“É imoral a perspectiva de que a Braskem possa vir a ser autorizada a fazer aproveitamento econômico da área. É uma ofensa aos 60 mil maceioenses afetados pela tragédia, que tiveram de abandonar suas casas e deixar para trás todo o seu passado”. Eis um trecho do relatório final da CPI da Braskem, apresentado na quarta-feira 15 pelo senador Rogério Carvalho. E de qual imoralidade fala o relator da Comissão?

Em texto anterior escrevi a respeito. O parlamentar se refere ao acordo fechado entre a prefeitura da capital e a mineradora. No documento de 18 páginas, a gestão pública entrega os imóveis e toda a área desocupada ao controle absoluto da Braskem. Repito o que escrevi: o município vendeu parte da cidade em que vivemos, ao preço de 1 bilhão e 700 milhões de reais. A dinheirama vem caindo em parcelas em pleno ano eleitoral.

O relatório recomenda a “redefinição da propriedade da área afetada”. E acrescenta mais um argumento para essa medida: “Não é razoável que [a Braskem] detenha a propriedade daquilo que somente obteve em virtude de conduta criminosa”. Ainda sobre dar posse à Braskem do solo de Maceió, Rogério Carvalho escreve: “Trata-se do paradoxo do poluidor credor, algo inaceitável em nosso ordenamento jurídico”.

O texto defende que o Ministério Público (Estadual e Federal) “monitore” a aplicação dos recursos obtidos pelo prefeito João Henrique Caldas.
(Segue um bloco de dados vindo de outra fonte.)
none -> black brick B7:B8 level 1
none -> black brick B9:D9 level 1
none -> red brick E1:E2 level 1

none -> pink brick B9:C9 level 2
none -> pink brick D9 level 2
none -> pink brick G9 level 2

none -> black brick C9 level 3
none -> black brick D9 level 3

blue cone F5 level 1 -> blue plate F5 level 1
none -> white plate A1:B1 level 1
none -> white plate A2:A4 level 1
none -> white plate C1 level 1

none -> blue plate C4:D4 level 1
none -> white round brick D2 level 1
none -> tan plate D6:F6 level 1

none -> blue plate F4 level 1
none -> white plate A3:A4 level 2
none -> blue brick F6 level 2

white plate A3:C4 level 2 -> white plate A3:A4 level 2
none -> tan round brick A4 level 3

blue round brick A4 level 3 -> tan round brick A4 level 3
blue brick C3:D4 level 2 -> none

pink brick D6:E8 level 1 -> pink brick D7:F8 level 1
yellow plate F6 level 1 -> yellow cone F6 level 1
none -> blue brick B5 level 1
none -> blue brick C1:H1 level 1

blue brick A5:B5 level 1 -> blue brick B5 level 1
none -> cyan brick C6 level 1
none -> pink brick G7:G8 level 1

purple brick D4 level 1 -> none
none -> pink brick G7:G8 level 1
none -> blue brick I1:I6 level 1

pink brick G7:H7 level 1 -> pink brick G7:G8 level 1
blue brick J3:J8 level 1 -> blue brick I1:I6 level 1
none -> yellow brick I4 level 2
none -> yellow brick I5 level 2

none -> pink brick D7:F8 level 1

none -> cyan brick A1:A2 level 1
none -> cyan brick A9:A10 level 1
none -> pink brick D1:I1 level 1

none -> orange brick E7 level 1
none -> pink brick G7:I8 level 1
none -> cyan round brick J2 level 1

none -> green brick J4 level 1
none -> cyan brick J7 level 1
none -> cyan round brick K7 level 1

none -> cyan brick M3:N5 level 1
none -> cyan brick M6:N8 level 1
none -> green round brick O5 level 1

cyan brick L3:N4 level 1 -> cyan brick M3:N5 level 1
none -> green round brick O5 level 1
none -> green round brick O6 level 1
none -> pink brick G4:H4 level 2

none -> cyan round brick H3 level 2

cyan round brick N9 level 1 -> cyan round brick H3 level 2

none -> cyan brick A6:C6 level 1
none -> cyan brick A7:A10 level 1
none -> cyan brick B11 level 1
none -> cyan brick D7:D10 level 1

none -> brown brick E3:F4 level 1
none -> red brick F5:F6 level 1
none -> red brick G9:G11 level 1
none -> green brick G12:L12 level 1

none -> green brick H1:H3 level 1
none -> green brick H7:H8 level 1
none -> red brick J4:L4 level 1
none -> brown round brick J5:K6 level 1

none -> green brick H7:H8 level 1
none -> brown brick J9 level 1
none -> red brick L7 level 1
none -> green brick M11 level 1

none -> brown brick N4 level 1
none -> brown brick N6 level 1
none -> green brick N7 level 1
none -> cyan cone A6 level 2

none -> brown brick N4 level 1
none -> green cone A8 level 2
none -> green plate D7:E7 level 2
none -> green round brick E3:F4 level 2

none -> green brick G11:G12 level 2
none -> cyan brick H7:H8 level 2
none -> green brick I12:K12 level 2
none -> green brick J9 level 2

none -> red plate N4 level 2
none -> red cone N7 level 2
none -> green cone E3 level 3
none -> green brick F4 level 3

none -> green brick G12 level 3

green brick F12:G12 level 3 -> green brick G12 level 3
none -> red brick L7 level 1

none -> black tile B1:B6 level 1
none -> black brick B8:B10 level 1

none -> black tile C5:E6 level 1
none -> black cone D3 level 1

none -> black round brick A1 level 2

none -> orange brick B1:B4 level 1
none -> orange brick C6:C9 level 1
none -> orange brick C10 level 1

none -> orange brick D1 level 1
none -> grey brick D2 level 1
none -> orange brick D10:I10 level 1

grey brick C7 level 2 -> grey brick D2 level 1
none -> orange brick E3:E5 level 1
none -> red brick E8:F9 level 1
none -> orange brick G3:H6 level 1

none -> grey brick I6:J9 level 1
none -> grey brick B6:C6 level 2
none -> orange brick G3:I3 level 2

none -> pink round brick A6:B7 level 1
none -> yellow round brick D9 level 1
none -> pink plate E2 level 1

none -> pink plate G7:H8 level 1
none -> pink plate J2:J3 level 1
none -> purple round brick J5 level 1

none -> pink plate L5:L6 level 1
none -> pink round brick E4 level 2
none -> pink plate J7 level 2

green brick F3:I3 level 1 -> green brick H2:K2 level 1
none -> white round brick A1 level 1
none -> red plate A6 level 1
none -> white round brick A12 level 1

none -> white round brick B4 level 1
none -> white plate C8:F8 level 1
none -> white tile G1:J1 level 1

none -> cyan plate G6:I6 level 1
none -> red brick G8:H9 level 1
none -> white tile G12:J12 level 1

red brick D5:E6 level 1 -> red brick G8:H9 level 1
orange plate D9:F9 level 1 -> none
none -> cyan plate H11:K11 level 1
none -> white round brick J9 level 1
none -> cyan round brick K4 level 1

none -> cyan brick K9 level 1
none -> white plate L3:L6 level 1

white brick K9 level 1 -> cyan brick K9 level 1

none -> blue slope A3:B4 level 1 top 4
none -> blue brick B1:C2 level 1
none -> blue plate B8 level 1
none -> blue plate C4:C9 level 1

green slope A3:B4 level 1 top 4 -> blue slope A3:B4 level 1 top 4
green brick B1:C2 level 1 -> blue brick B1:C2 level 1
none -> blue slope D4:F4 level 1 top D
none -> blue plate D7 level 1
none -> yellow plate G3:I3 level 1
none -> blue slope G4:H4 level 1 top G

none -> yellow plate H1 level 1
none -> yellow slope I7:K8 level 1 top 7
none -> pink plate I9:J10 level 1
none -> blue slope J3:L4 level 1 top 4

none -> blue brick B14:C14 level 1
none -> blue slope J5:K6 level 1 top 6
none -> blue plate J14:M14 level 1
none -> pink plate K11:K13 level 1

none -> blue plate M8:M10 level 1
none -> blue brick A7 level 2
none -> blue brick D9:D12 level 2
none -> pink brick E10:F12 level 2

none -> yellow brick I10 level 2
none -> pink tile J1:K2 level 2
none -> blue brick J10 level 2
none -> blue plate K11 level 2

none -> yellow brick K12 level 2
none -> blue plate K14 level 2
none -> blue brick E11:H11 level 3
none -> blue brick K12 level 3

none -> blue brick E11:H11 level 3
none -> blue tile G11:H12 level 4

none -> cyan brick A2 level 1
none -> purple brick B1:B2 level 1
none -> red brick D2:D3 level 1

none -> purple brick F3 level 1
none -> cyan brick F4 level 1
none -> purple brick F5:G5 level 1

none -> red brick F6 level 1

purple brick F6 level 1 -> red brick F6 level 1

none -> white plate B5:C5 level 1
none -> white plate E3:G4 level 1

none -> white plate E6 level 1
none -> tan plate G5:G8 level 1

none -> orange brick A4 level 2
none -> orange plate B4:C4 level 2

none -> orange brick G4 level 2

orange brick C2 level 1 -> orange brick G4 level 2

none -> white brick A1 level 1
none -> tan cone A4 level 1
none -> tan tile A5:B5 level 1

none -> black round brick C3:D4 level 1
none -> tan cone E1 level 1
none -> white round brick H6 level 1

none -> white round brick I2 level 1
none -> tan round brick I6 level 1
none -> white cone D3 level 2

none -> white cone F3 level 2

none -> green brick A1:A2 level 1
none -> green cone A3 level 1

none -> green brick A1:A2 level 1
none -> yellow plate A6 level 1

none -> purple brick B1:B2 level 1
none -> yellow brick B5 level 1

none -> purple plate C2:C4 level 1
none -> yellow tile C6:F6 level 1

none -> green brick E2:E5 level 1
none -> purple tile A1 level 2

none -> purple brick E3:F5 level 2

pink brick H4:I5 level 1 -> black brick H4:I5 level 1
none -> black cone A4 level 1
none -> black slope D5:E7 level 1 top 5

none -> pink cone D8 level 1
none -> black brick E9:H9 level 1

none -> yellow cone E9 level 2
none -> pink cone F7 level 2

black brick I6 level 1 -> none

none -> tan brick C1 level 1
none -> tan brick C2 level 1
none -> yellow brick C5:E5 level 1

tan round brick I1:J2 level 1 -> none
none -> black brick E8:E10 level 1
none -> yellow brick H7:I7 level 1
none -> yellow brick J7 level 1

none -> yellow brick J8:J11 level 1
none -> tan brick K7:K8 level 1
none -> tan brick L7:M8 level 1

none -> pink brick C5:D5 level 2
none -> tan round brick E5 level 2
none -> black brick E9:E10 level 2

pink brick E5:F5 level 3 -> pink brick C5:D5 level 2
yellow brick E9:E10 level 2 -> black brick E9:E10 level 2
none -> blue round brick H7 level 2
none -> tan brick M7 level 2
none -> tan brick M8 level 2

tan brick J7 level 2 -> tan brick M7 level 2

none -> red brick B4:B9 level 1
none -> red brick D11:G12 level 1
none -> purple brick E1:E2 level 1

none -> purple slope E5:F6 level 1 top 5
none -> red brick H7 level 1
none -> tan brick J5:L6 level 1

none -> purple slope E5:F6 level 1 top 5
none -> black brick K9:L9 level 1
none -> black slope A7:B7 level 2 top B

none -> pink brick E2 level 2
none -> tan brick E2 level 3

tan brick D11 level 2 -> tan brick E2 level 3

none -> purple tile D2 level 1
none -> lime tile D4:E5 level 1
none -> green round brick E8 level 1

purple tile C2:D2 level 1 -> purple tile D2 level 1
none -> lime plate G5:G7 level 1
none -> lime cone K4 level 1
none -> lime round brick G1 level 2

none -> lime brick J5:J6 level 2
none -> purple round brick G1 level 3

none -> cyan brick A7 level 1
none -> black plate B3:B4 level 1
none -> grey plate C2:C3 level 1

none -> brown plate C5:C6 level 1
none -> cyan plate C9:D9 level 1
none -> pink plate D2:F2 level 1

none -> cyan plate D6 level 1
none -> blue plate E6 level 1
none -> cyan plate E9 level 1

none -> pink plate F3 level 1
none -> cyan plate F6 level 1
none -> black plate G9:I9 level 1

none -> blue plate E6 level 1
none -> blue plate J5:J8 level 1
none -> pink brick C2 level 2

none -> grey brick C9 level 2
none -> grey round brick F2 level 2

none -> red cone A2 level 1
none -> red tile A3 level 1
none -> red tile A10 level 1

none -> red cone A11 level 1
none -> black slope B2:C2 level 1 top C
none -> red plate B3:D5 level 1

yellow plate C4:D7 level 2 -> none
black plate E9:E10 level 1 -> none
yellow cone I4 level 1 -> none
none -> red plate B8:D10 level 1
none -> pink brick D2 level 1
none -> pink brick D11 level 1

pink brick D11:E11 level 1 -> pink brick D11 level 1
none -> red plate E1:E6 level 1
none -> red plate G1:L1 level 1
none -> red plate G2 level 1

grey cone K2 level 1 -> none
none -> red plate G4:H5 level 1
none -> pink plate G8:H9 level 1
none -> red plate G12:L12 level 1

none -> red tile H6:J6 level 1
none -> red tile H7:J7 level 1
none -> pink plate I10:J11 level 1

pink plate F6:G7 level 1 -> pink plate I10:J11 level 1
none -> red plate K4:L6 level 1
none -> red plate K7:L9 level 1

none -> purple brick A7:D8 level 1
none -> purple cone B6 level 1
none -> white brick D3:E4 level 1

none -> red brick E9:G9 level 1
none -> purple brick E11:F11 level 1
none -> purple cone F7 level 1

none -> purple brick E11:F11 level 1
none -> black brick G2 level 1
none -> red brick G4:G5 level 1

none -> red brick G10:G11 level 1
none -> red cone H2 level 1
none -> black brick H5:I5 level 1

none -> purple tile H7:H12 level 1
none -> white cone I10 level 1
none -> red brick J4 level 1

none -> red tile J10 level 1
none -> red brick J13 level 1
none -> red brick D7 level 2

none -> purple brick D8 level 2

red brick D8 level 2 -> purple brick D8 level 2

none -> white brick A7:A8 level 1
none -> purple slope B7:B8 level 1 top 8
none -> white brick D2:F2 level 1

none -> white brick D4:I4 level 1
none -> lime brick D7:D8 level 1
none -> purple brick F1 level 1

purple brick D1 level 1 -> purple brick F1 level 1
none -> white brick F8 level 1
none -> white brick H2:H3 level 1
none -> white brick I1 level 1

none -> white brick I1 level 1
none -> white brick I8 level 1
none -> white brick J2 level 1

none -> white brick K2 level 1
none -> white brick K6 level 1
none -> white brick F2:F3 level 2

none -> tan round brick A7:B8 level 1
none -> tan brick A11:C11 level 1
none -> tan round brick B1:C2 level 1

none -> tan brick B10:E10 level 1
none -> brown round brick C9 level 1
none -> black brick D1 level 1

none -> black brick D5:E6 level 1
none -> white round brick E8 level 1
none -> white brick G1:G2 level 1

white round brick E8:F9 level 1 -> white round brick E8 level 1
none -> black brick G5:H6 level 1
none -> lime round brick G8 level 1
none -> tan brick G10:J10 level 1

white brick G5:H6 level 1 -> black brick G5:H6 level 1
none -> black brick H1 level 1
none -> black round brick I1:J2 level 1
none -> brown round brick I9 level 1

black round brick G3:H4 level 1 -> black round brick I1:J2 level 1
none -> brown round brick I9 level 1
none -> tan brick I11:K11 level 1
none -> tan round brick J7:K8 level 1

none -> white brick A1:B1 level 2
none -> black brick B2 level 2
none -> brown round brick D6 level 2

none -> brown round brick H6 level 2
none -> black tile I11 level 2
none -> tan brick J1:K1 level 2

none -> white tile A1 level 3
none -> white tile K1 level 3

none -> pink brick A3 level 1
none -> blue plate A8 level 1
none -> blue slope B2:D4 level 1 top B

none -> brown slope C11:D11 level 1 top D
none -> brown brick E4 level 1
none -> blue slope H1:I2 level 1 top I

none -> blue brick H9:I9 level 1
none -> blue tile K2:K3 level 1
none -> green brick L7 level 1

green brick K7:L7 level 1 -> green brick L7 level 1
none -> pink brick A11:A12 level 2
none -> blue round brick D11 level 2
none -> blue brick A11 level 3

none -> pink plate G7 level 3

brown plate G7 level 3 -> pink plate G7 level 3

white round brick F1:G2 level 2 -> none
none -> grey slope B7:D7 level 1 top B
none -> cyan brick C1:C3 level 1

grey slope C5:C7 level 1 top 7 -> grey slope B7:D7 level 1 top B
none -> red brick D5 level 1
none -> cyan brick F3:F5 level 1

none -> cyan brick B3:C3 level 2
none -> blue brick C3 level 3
Diz também que cabe ao Tribunal de Contas “avaliar os critérios de aquisição do Hospital da Cidade”. No ano passado, usando parte do valor recebido da Braskem, a prefeitura pagou 266 milhões de reais pela posse de uma unidade hospitalar. Uma transação misteriosa.

Por fim, ainda sobre a transferência do patrimônio público para a Braskem, o relator afirma ser necessário que a área desocupada “volte para a propriedade do município de Maceió”. Se depender do acerto firmado entre as partes, o assunto está encerrado. A prefeitura e a mineradora se comprometem a jamais contestar os termos do acordo – em qualquer foro, muito menos na Justiça. Uma cláusula estranhíssima.   

Há poucos dias, a Defensoria Pública de Alagoas pediu o sequestro dos imóveis da região afetada pelo desastre provocado pela Braskem. A ação foi rejeitada pela 3ª Vara da Justiça Federal. É uma guerra longe do fim. Desde 2018, quando começou o afundamento no Pinheiro, a Defensoria atua no lado certo da causa. Enquanto prefeitura e empresa negociam bilhões, defensores públicos brigam pelas vítimas do crime.

O relatório final da CPI tem mais de 600 páginas e atira para todos os lados. Defende o indiciamento de oito diretores da Braskem e aponta omissão de agências de controle e de órgãos como o Instituto do Meio Ambiente de Alagoas. Mas uma categoria sai ilesa: nenhum político, com ou sem mandato, é citado nominalmente. A prevalecer o histórico de CPIs, minha expectativa é quase zero. Espero que esteja errado.